He doesn't smoke. He doesn't swear. He's neither married nor in a relationship. He's here,
he's available and he needs a date.
Miss Roseberry is no more
Thanks to eagle eyed blog sleuth
Cheryl I have the evidence to prove that my trusted trainer has been operating a clandestine video camera during our fitness sessions. My lawyer has the still from what she called "a pushup session" to prove it. No - I have to warn you -
do not even think of going there. There is only so much public humiliation that a guy can be expected to suffer in the name of fitness. I am therefore temporarily between trainers so to speak and as far as I am concerned
Miss Roseberry and her broken heart can go fish.
OMO
Is there anyone out there who remembers the packets of OMO washing powder? They used to appear on display in the windows of houses and then disappear just as quickly. The significance of the packet on display in the window had nothing to do with wash day. It was the bored housewife's signal "Old Man Out". In some houses, or so rumor has it, it was always wash day and there was always a man ready to pop it in for the lady of the house whether the model was a top or front loader.
Tip Off
The
water balloon bomber seems to have tired of using conventional water weaponry and moved on to eggs.

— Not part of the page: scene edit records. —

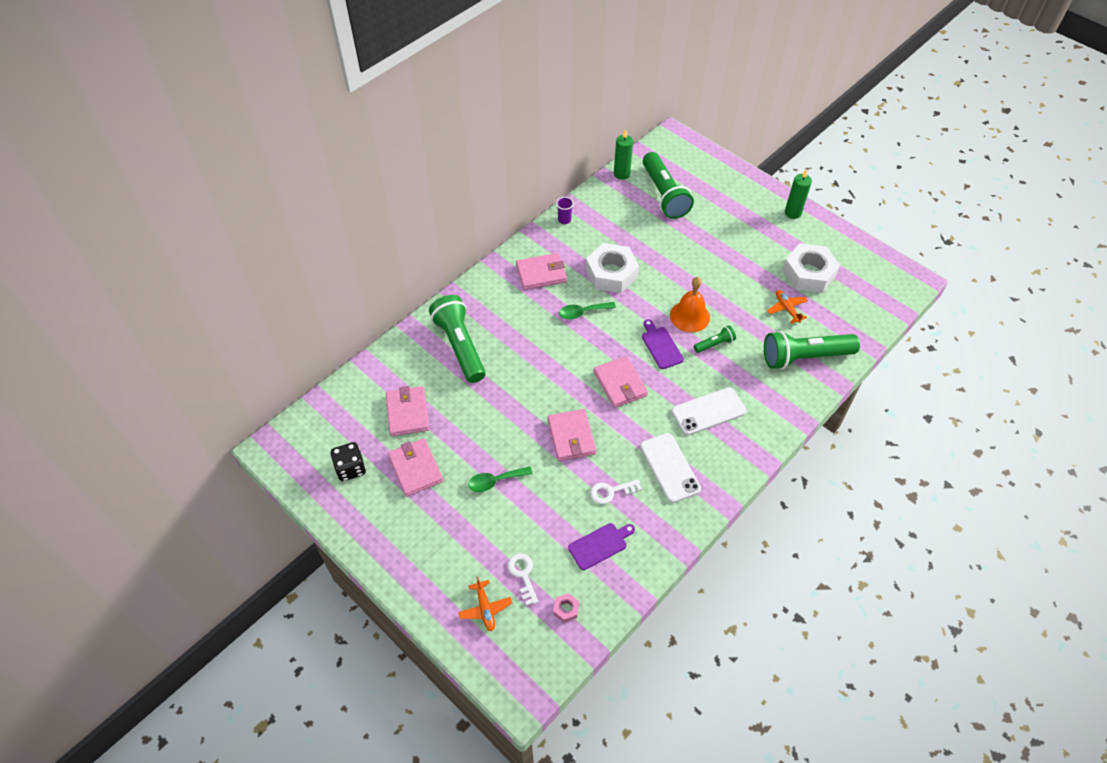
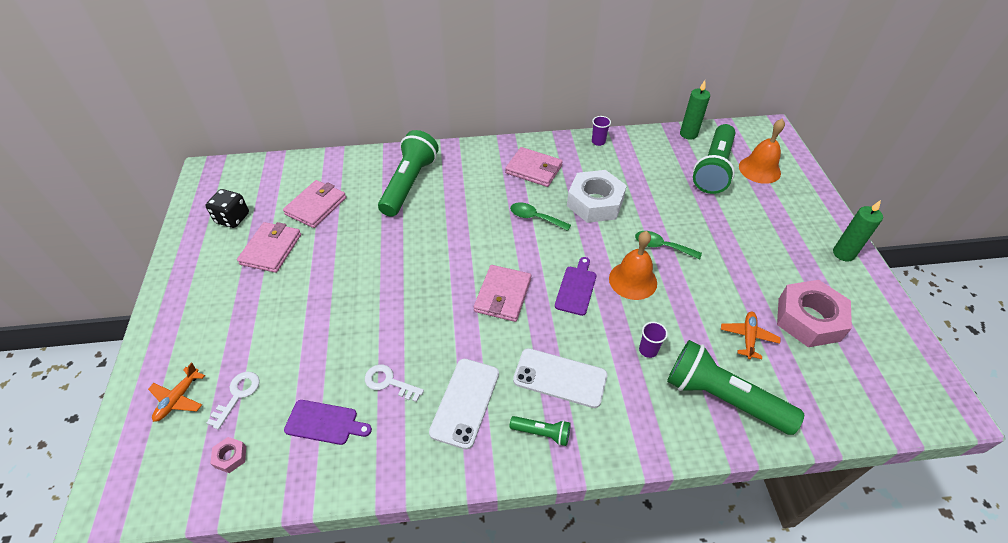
camera: 40 degrees right, 5 degrees down
(495, 481) = (311, 301): green spoon -> green spoon (661, 246)
(571, 437) = (411, 310): pink wallet -> none
(693, 177) = (759, 169): none -> orange bell
(715, 344) = (632, 320): green flashlight -> green flashlight (542, 433)
(740, 357) = (648, 350): none -> purple cup
(808, 273) = (808, 319): white nut -> pink nut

I have received a tip off that may lead to the identification of the sad prat. My informant was unwilling to name names but identified the vehicle as belonging to one particular local street. We shall see.
Name Change
As the result of a post by
Painting Chef about changing names, I have now changed my name to Burnet Droolhover II. This should help to convince people that I am not who my wife and offspring think I am. I can't imagine why I didn't think of it before.